▶ [INSTRUCTIONS FOR THE TASK]: Across the entries, count the lines that include "nuclei" and report only that number.

Stored data:
--------

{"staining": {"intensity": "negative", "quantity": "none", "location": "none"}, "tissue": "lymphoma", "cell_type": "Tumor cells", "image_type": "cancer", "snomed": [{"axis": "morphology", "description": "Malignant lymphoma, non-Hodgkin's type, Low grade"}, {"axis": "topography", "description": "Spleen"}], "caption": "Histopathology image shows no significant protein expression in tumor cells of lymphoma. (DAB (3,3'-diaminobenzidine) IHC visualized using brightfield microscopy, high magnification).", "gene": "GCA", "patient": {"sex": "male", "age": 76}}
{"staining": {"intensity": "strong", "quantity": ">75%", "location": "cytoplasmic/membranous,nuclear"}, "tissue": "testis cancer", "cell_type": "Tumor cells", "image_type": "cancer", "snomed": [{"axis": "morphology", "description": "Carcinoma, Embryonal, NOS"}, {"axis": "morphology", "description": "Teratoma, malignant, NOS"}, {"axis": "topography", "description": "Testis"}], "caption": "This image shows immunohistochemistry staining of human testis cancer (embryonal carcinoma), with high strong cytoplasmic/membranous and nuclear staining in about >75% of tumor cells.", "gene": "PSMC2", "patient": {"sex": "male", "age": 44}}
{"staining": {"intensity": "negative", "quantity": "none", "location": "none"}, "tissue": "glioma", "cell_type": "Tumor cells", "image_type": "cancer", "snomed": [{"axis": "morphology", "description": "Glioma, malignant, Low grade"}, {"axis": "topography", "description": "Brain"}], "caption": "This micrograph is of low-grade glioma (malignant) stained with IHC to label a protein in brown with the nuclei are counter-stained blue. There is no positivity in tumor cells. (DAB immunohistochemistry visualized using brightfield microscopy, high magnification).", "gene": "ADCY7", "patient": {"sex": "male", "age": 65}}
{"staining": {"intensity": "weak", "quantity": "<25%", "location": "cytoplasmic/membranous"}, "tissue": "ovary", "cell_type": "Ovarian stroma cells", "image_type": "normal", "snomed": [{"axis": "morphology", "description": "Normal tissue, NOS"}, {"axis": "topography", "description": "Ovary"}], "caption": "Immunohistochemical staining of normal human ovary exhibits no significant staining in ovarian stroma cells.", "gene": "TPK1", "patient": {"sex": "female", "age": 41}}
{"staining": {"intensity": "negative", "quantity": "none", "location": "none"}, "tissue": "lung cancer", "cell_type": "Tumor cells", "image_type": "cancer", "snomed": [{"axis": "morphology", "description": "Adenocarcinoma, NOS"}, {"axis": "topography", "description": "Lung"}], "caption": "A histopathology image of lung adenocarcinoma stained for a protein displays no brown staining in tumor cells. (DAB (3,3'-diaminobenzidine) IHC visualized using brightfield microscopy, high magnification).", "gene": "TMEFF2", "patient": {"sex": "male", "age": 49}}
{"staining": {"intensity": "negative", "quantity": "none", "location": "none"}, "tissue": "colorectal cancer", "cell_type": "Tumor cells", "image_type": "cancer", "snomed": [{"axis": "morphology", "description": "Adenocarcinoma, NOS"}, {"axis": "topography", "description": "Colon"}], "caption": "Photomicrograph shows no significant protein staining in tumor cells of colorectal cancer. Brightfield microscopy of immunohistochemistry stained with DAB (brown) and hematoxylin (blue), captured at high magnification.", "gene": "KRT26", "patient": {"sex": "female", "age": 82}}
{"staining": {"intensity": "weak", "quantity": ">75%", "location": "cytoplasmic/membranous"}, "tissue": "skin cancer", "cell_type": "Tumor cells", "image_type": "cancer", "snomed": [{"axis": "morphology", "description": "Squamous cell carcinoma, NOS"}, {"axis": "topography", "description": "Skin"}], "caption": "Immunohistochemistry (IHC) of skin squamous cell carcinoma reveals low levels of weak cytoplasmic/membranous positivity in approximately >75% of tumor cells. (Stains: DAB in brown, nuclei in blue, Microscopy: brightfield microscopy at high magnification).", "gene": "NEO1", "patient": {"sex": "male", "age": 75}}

--------

▶ [EXERCISE RESPONSE]: 2